• TASK PROMPT: Please state how many lines of the data contain "segmented". The number by itself is enough.

• RECORDS FOR PROCESSING:
■ ■ ■ ■

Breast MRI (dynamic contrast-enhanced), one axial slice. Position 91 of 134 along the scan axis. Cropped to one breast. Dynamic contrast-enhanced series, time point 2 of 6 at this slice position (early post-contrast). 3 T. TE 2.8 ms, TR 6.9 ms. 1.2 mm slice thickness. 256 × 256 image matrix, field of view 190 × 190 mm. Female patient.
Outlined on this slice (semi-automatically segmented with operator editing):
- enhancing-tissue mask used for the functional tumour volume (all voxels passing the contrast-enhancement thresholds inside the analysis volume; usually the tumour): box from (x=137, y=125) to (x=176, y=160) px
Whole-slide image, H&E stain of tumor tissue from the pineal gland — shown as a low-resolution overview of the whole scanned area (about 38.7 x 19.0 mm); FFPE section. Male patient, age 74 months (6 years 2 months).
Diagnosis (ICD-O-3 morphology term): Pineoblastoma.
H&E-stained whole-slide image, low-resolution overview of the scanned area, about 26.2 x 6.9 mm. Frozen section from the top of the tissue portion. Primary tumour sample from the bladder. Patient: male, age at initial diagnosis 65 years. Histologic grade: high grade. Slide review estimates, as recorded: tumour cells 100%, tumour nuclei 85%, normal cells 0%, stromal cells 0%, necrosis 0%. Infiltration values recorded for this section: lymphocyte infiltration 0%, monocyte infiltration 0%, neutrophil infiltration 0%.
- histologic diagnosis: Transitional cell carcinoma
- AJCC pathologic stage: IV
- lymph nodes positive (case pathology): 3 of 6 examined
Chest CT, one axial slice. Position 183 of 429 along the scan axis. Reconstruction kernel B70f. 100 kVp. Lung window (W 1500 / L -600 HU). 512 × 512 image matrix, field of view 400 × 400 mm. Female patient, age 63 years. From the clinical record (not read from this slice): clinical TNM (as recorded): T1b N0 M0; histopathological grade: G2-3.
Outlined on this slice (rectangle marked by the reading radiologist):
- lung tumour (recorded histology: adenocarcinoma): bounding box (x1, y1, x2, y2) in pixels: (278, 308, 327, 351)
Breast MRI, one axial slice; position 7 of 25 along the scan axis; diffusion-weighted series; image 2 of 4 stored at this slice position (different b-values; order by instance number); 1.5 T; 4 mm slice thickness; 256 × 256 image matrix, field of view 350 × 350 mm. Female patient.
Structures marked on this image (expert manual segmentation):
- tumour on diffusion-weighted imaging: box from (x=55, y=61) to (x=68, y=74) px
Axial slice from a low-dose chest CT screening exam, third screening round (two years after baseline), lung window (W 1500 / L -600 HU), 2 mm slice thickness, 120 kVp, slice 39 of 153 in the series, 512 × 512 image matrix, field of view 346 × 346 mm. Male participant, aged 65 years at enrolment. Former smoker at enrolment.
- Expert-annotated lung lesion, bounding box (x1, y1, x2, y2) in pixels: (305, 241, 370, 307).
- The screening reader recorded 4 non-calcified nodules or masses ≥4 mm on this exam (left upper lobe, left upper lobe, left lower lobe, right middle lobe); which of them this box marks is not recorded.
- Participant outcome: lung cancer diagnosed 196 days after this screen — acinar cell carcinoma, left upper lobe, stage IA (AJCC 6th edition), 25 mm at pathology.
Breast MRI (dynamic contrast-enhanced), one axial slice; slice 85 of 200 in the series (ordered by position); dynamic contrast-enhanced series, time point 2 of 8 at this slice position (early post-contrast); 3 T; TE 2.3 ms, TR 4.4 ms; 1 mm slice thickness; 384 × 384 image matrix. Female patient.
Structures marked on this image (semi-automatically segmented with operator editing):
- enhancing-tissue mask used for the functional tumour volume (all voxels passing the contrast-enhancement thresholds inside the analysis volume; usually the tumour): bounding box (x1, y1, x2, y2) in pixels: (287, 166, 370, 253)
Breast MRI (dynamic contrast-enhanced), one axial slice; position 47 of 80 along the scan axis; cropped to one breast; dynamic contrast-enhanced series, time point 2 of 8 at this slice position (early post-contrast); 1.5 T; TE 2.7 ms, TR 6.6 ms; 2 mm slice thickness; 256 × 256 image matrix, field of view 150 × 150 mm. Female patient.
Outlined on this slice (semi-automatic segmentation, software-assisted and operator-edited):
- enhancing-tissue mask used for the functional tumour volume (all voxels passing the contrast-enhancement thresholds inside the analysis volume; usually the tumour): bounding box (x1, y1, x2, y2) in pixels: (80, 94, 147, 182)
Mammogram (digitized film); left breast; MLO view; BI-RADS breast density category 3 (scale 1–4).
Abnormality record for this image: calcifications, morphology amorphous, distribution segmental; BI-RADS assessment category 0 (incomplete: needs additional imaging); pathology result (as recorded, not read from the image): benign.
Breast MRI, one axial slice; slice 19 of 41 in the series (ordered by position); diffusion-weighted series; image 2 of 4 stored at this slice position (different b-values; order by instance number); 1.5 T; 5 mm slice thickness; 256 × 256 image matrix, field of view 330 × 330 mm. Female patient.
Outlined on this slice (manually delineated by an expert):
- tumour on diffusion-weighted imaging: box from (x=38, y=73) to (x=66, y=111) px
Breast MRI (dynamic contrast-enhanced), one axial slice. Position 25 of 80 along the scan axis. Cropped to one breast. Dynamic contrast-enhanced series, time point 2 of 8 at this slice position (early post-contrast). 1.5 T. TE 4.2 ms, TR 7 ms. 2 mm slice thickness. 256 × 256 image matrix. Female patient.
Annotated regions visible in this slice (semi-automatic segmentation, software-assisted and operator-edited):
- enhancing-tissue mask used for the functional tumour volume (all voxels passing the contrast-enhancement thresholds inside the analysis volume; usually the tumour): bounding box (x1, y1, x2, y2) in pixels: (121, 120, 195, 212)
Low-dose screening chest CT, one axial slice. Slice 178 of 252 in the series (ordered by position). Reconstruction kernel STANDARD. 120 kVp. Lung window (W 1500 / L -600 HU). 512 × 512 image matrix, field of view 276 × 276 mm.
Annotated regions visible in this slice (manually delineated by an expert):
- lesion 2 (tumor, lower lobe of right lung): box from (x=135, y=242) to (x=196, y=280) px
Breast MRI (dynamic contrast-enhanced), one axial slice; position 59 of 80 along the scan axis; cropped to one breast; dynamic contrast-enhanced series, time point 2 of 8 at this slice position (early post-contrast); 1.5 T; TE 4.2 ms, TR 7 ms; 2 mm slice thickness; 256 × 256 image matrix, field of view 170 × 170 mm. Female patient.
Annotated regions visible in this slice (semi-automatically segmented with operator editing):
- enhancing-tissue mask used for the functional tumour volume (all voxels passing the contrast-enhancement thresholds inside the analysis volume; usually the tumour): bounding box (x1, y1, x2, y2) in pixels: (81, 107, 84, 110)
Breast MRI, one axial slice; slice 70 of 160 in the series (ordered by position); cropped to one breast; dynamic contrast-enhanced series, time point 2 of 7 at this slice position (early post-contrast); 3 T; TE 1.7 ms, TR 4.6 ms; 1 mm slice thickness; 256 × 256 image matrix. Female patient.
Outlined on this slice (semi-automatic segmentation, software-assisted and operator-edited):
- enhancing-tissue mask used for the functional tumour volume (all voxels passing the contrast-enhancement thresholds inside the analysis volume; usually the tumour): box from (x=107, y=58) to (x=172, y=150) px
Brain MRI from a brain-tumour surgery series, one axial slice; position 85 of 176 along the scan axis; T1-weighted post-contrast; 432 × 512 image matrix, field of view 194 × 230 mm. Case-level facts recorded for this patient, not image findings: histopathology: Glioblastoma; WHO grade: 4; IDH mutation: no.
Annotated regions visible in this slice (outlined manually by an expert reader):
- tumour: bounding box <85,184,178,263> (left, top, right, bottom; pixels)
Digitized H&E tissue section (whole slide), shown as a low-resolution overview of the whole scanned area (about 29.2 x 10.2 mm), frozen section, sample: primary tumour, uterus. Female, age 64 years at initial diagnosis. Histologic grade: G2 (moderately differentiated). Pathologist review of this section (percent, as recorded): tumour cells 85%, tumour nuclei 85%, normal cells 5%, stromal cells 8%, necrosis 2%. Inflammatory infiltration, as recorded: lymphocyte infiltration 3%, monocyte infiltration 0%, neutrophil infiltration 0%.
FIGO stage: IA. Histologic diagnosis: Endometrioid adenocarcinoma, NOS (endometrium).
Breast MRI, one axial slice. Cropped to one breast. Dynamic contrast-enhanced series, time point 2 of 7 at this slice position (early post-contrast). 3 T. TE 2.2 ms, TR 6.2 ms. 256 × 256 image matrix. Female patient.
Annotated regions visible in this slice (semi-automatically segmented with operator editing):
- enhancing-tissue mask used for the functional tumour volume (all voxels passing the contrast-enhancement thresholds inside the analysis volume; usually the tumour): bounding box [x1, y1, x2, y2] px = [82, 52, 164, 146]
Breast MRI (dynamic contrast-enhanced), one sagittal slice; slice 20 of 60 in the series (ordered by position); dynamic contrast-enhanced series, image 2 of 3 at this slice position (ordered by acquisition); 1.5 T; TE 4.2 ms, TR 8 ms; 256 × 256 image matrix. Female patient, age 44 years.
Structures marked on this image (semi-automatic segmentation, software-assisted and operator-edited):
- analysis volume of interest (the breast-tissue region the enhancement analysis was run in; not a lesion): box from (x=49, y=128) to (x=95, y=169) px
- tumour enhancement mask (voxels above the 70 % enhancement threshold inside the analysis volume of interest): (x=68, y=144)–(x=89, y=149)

■ ■ ■ ■

• ANSWER TO THIS TASK: 4